Kenny's book says that even though people in many countries have not seen incomes increase, they are much better off anyhow because the drivers of the better life are innovation, ideas, and institutions:
Global improvements in quality of life have been fostered by the spread of technology and ideas. Very cheap health technologies that can dramatically reduce mortality have spread rapidly across the world. The proportion of the world’s infants vaccinated against diphtheria, pertussis and tetanus –the DPT shot—climbed from one fifth to nearly four fifths between 1970 and 2006. And ideas that save lives –wash your hands, don’t defecate in the fields you eat from—are increasingly accepted.
People around the world are also more ‘informed consumers’ than they used to be. They demand not only soap to wash their hands, they want schools to educate their girls, and they want governments which respect their rights. The increasing demand for education in particular is an important part of the story behind climbing primary enrollments –less than half of primary-age kids worldwide were enrolled in school in 1950, by the end of the century the figure was closer to nine out of ten. Valuing ABCs and getting DPTs –these are the forces behind global improvements in quality of life.

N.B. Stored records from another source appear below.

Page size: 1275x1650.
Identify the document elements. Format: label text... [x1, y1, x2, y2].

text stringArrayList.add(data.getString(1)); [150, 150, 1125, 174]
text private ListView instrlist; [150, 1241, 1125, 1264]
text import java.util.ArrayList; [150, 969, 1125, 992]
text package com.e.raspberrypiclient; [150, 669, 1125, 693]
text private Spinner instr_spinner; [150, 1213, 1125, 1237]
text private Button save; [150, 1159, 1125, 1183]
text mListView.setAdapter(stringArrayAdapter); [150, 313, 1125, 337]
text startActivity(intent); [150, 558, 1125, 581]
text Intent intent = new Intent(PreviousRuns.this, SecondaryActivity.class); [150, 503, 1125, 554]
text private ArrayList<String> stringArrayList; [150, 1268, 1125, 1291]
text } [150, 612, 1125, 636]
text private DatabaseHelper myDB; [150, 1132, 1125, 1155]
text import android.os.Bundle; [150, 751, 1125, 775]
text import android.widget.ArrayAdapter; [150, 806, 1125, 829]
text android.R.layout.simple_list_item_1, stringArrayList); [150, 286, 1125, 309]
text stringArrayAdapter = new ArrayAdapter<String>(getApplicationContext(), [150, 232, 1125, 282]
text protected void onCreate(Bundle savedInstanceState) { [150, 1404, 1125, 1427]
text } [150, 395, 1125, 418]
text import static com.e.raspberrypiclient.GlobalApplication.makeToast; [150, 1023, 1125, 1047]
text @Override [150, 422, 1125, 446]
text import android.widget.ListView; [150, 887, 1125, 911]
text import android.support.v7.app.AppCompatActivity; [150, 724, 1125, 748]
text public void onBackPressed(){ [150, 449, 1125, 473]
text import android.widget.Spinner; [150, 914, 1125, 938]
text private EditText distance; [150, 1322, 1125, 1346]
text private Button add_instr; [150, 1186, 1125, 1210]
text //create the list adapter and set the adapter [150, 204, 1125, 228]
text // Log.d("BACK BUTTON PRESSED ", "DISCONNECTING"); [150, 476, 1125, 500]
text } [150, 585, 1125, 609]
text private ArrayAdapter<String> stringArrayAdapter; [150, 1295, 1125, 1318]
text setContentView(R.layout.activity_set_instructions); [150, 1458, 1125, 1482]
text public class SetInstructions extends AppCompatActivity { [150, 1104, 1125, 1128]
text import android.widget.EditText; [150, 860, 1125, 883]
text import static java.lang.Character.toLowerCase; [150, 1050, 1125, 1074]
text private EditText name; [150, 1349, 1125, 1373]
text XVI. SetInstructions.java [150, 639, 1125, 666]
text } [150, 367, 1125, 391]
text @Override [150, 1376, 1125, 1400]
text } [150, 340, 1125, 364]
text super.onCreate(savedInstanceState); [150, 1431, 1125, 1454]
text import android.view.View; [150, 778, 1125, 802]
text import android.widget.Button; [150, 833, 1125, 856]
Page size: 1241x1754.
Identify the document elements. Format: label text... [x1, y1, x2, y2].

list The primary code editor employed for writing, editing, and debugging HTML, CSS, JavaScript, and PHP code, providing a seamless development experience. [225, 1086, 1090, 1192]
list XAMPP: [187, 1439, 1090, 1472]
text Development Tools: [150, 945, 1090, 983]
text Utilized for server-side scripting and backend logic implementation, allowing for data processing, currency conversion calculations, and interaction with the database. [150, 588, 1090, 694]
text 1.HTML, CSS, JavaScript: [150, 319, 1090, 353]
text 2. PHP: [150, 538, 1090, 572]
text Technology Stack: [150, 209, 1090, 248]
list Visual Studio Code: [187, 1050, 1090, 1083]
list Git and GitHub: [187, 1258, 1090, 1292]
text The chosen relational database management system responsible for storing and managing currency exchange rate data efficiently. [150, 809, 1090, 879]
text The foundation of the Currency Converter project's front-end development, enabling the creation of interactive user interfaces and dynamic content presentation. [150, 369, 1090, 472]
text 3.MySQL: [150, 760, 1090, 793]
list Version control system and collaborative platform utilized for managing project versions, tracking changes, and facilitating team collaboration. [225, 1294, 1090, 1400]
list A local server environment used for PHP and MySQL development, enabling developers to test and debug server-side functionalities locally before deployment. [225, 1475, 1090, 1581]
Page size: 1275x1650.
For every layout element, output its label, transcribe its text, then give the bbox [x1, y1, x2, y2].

The spread of technologies and ideas explain a strong global pattern to quality of life improvements with countries rich and poor, tropical and temperate, seeing similar rates of progress over time. The shocks of AIDS and state collapse explain most of the (limited) variation from that global pattern in the case of health. And a similar story applies to measures of education –if less so to human rights.
At the same time, a country’s relative standing in terms of quality of life appears to be connected to the same historical factors that explain present-day relative income performance. Even if global inequality in quality of life has fallen, countries that started earlier in the provision of health and education services, or began with a greater respect for human rights, remain ahead to this day.